Every step of the way the only thing America has been a true societal leader in is: populous uprisings. We seem to have had a profound influence on the French Revolution, for example. That’s a pretty grisly thing to have on the old Collective Karma 😖🤢.

The scary thing is, if the greatness that is desired is being demonstrated by the GOP & Trump policies and actions then the America they want to recreate, the America that was so great in the first place … is Nazi Germany.

Look over a history of Hitler’s rise to power and the founding of the Third Reich. I’m sorry, but the past few years especially but even some of the past decades with regards to general Republican efforts (and more than a few Democratic Party items too, they’re hardly innocent … if nothing else guilty by complacency) all of it is checking off a bullet list of “How to form a fascist empire • By Chancellor Adolf Hitler, Fuhrer. It’s horrifying.

But how is that Making America Great Again? I mean, I suppose, if you’re a fascist you would want to be punched in the … I mean shot … I’m sorry, to recreate the Germany of the 1930s and early 1940s but that wasn’t America. This would be your idea of Great In The First Place. True, it’s hardly catchy, but why “again”?

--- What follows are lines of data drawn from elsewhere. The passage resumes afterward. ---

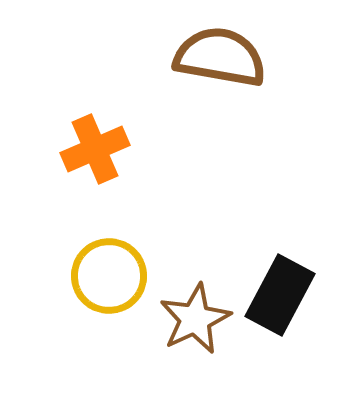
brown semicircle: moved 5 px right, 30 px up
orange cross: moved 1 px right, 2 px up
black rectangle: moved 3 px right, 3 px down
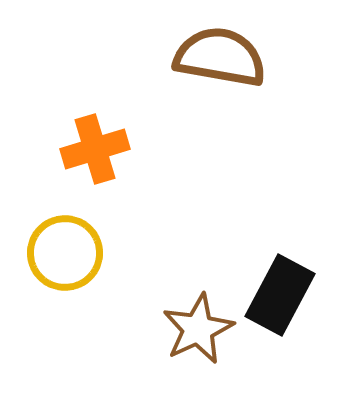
orange cross: rotated 6 degrees clockwise
yellow circle: moved 44 px left, 23 px up
brown star: moved 3 px right, 10 px down
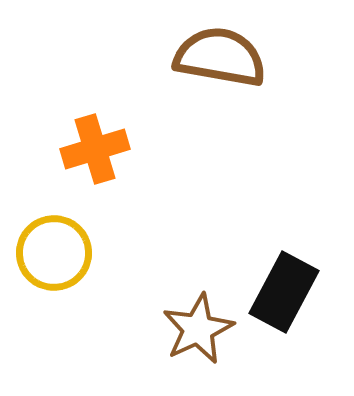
yellow circle: moved 11 px left
black rectangle: moved 4 px right, 3 px up
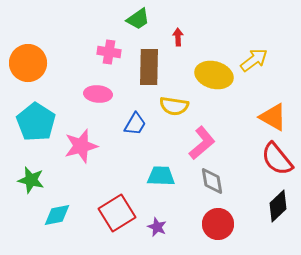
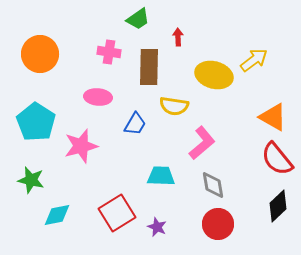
orange circle: moved 12 px right, 9 px up
pink ellipse: moved 3 px down
gray diamond: moved 1 px right, 4 px down
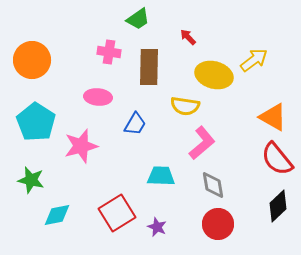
red arrow: moved 10 px right; rotated 42 degrees counterclockwise
orange circle: moved 8 px left, 6 px down
yellow semicircle: moved 11 px right
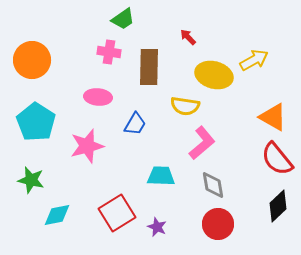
green trapezoid: moved 15 px left
yellow arrow: rotated 8 degrees clockwise
pink star: moved 6 px right
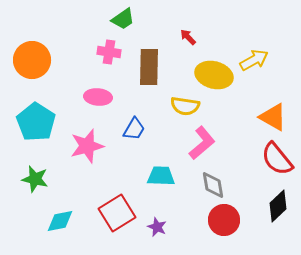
blue trapezoid: moved 1 px left, 5 px down
green star: moved 4 px right, 1 px up
cyan diamond: moved 3 px right, 6 px down
red circle: moved 6 px right, 4 px up
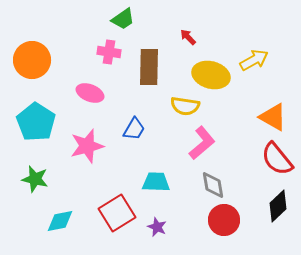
yellow ellipse: moved 3 px left
pink ellipse: moved 8 px left, 4 px up; rotated 16 degrees clockwise
cyan trapezoid: moved 5 px left, 6 px down
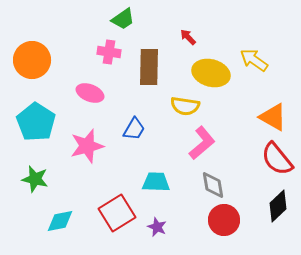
yellow arrow: rotated 116 degrees counterclockwise
yellow ellipse: moved 2 px up
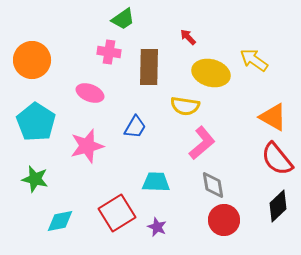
blue trapezoid: moved 1 px right, 2 px up
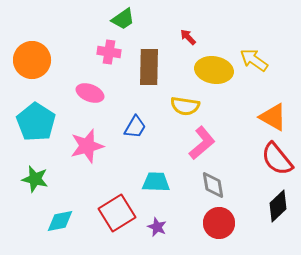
yellow ellipse: moved 3 px right, 3 px up; rotated 6 degrees counterclockwise
red circle: moved 5 px left, 3 px down
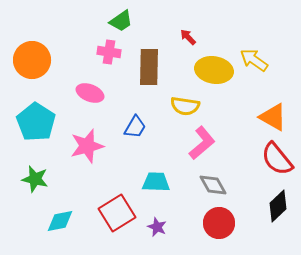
green trapezoid: moved 2 px left, 2 px down
gray diamond: rotated 20 degrees counterclockwise
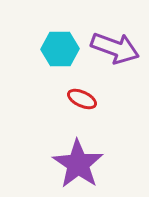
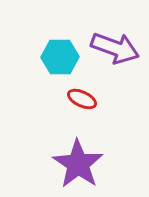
cyan hexagon: moved 8 px down
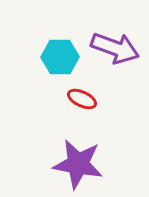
purple star: rotated 24 degrees counterclockwise
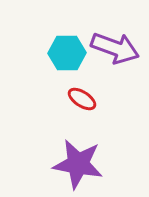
cyan hexagon: moved 7 px right, 4 px up
red ellipse: rotated 8 degrees clockwise
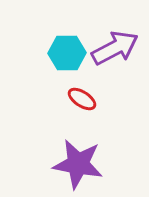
purple arrow: rotated 48 degrees counterclockwise
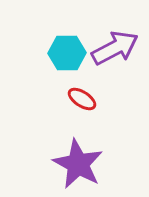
purple star: rotated 18 degrees clockwise
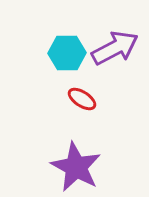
purple star: moved 2 px left, 3 px down
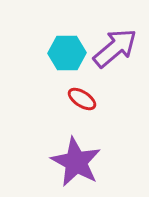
purple arrow: rotated 12 degrees counterclockwise
purple star: moved 5 px up
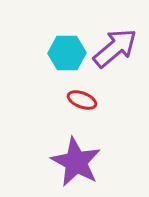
red ellipse: moved 1 px down; rotated 12 degrees counterclockwise
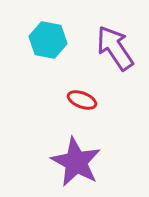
purple arrow: rotated 84 degrees counterclockwise
cyan hexagon: moved 19 px left, 13 px up; rotated 12 degrees clockwise
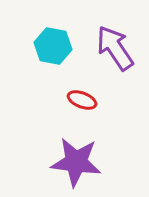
cyan hexagon: moved 5 px right, 6 px down
purple star: rotated 21 degrees counterclockwise
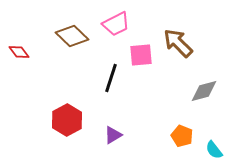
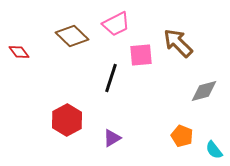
purple triangle: moved 1 px left, 3 px down
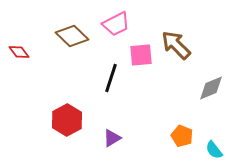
brown arrow: moved 2 px left, 2 px down
gray diamond: moved 7 px right, 3 px up; rotated 8 degrees counterclockwise
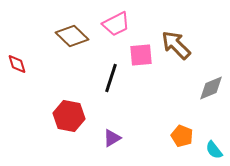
red diamond: moved 2 px left, 12 px down; rotated 20 degrees clockwise
red hexagon: moved 2 px right, 4 px up; rotated 20 degrees counterclockwise
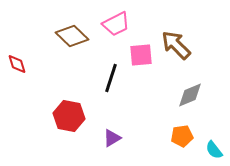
gray diamond: moved 21 px left, 7 px down
orange pentagon: rotated 30 degrees counterclockwise
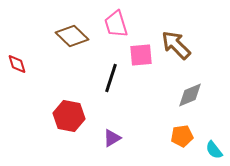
pink trapezoid: rotated 100 degrees clockwise
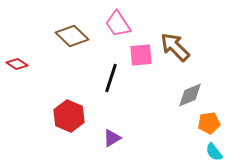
pink trapezoid: moved 2 px right; rotated 16 degrees counterclockwise
brown arrow: moved 1 px left, 2 px down
red diamond: rotated 40 degrees counterclockwise
red hexagon: rotated 12 degrees clockwise
orange pentagon: moved 27 px right, 13 px up
cyan semicircle: moved 2 px down
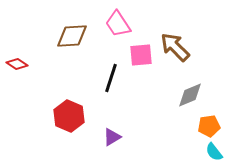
brown diamond: rotated 48 degrees counterclockwise
orange pentagon: moved 3 px down
purple triangle: moved 1 px up
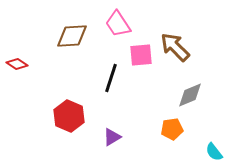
orange pentagon: moved 37 px left, 3 px down
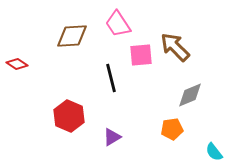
black line: rotated 32 degrees counterclockwise
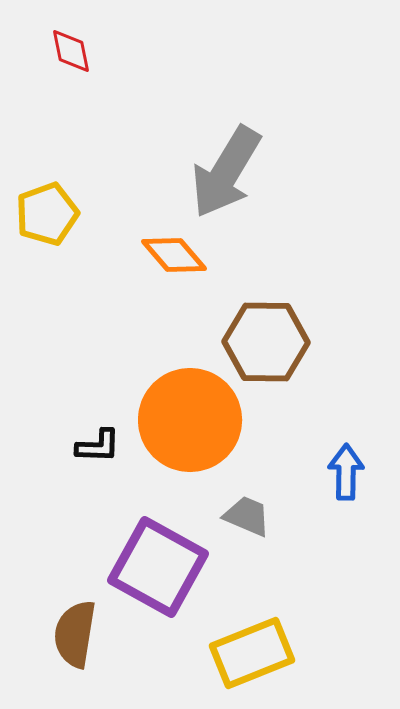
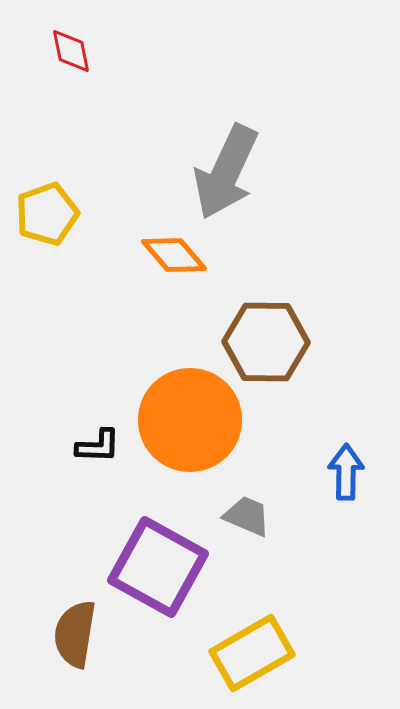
gray arrow: rotated 6 degrees counterclockwise
yellow rectangle: rotated 8 degrees counterclockwise
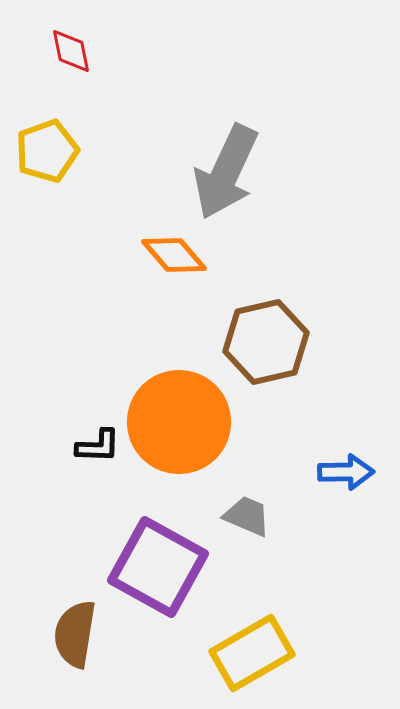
yellow pentagon: moved 63 px up
brown hexagon: rotated 14 degrees counterclockwise
orange circle: moved 11 px left, 2 px down
blue arrow: rotated 88 degrees clockwise
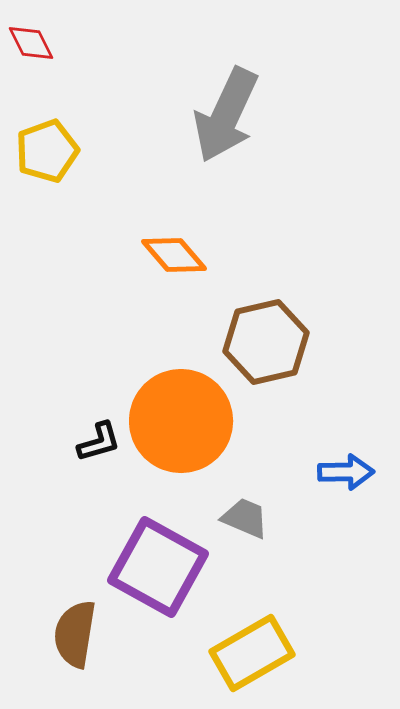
red diamond: moved 40 px left, 8 px up; rotated 15 degrees counterclockwise
gray arrow: moved 57 px up
orange circle: moved 2 px right, 1 px up
black L-shape: moved 1 px right, 4 px up; rotated 18 degrees counterclockwise
gray trapezoid: moved 2 px left, 2 px down
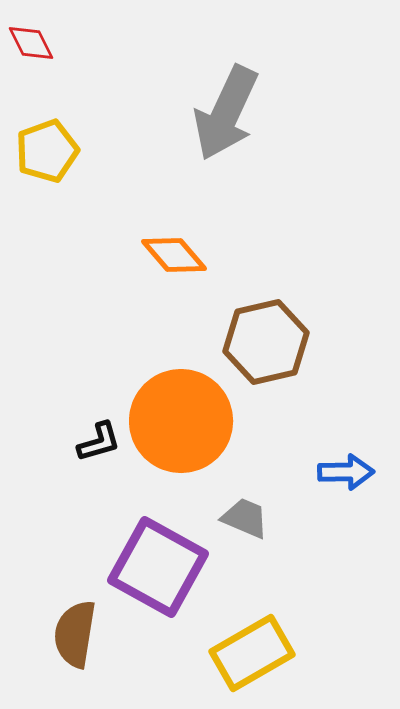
gray arrow: moved 2 px up
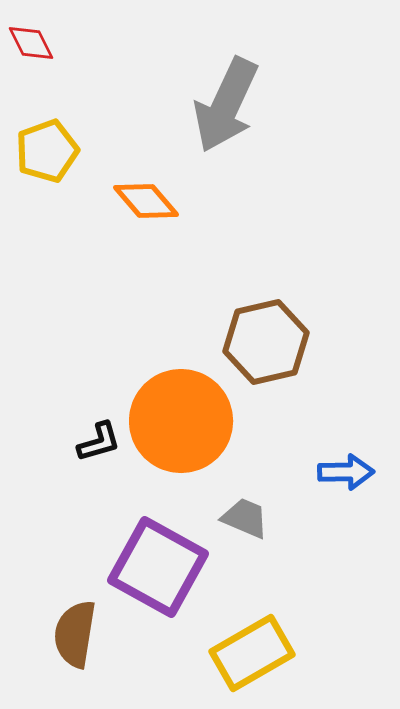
gray arrow: moved 8 px up
orange diamond: moved 28 px left, 54 px up
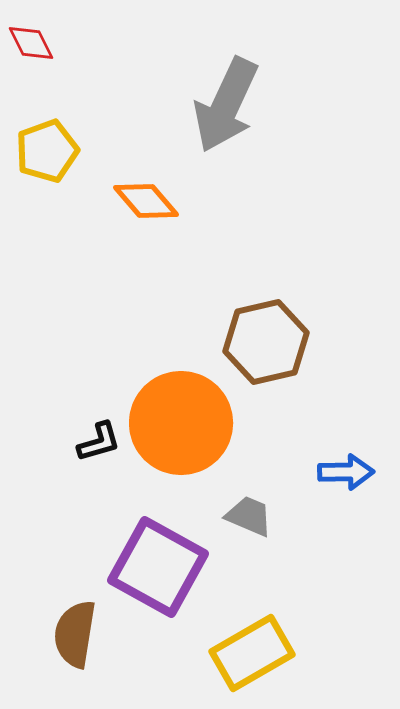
orange circle: moved 2 px down
gray trapezoid: moved 4 px right, 2 px up
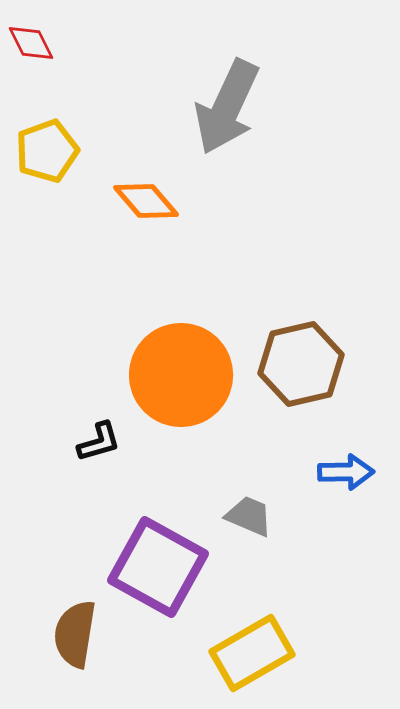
gray arrow: moved 1 px right, 2 px down
brown hexagon: moved 35 px right, 22 px down
orange circle: moved 48 px up
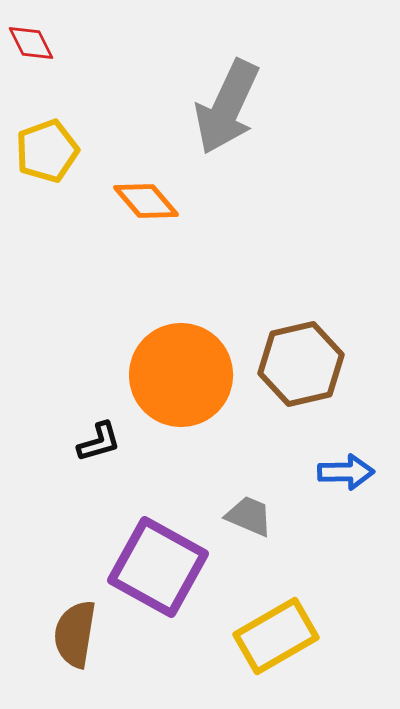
yellow rectangle: moved 24 px right, 17 px up
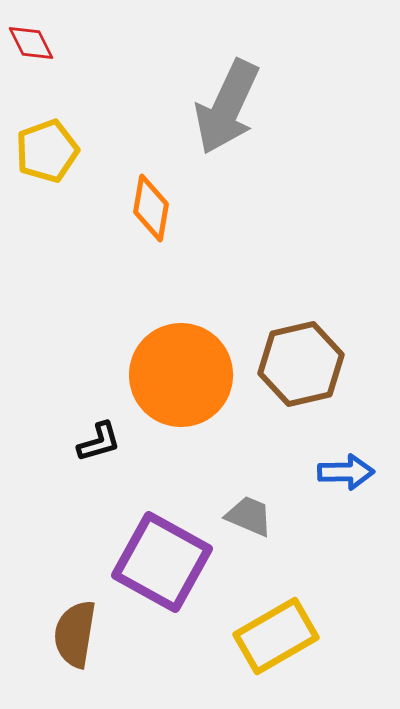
orange diamond: moved 5 px right, 7 px down; rotated 50 degrees clockwise
purple square: moved 4 px right, 5 px up
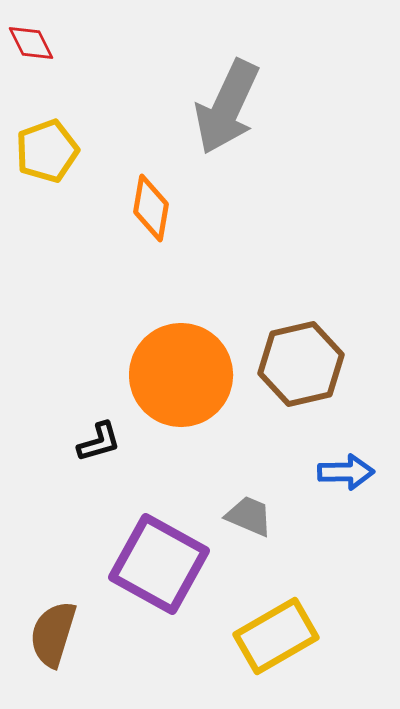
purple square: moved 3 px left, 2 px down
brown semicircle: moved 22 px left; rotated 8 degrees clockwise
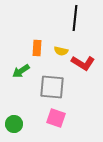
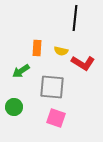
green circle: moved 17 px up
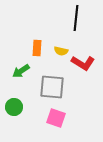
black line: moved 1 px right
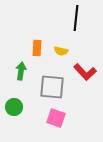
red L-shape: moved 2 px right, 9 px down; rotated 15 degrees clockwise
green arrow: rotated 132 degrees clockwise
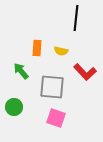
green arrow: rotated 48 degrees counterclockwise
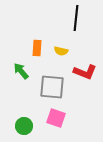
red L-shape: rotated 25 degrees counterclockwise
green circle: moved 10 px right, 19 px down
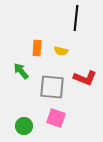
red L-shape: moved 6 px down
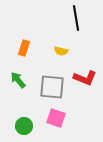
black line: rotated 15 degrees counterclockwise
orange rectangle: moved 13 px left; rotated 14 degrees clockwise
green arrow: moved 3 px left, 9 px down
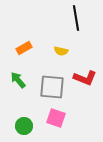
orange rectangle: rotated 42 degrees clockwise
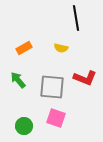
yellow semicircle: moved 3 px up
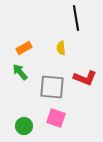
yellow semicircle: rotated 72 degrees clockwise
green arrow: moved 2 px right, 8 px up
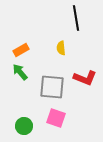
orange rectangle: moved 3 px left, 2 px down
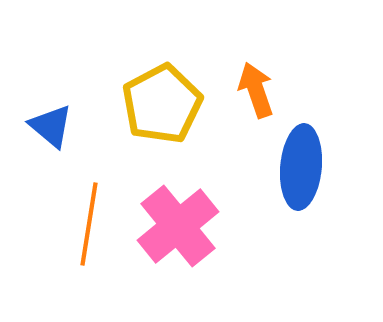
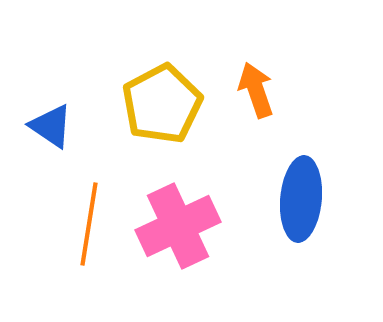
blue triangle: rotated 6 degrees counterclockwise
blue ellipse: moved 32 px down
pink cross: rotated 14 degrees clockwise
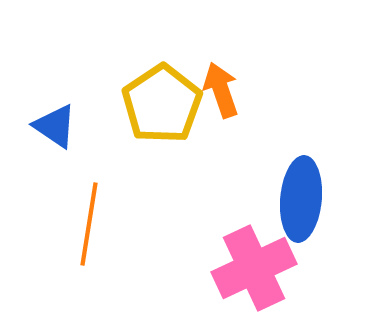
orange arrow: moved 35 px left
yellow pentagon: rotated 6 degrees counterclockwise
blue triangle: moved 4 px right
pink cross: moved 76 px right, 42 px down
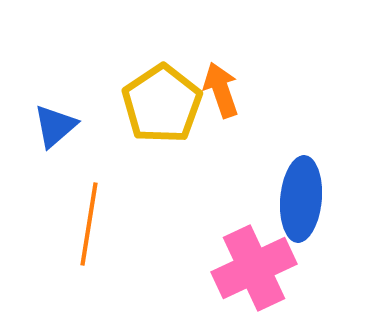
blue triangle: rotated 45 degrees clockwise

And why so shy about answering? I’m hardly the first to ask, though I tend to phrase the question a tad differently, but it’s been asked: Make it Great in what manner? Relative to what era and ideology? Why so reluctant to answer? If you want a return to slavery and a reversal of women’s suffrage just say so. If you’re anxious for fascism then own that.

Admittedly some do. The “alt-right” (henceforth spelled n-a-z-i-s or a-s-s-h-o-l-e-s or p-u-n-c-h-i-n-g-b-a-g-s) do, some directly and others by being opposed to anti-fascist groups. And sure the Republican party primaries are starting to contain a lot of open nazis and the establishment is often praising nazi actions. Trump seems to think that there’s some fine people in the nazi half of The Charlottesville Thing. So I suppose they’re being coyly open about it? Is that a thing?

Anyway, yeah, if there is some actual greatness we’re supposed to be returning to, I’d be interested in knowing it. And if the greatness in question, whether return or aspired, is fascism and it’s subsequent oppression then I’ll thank you to please fuck off to the nearest airless world and take a long walk without a spacesuit.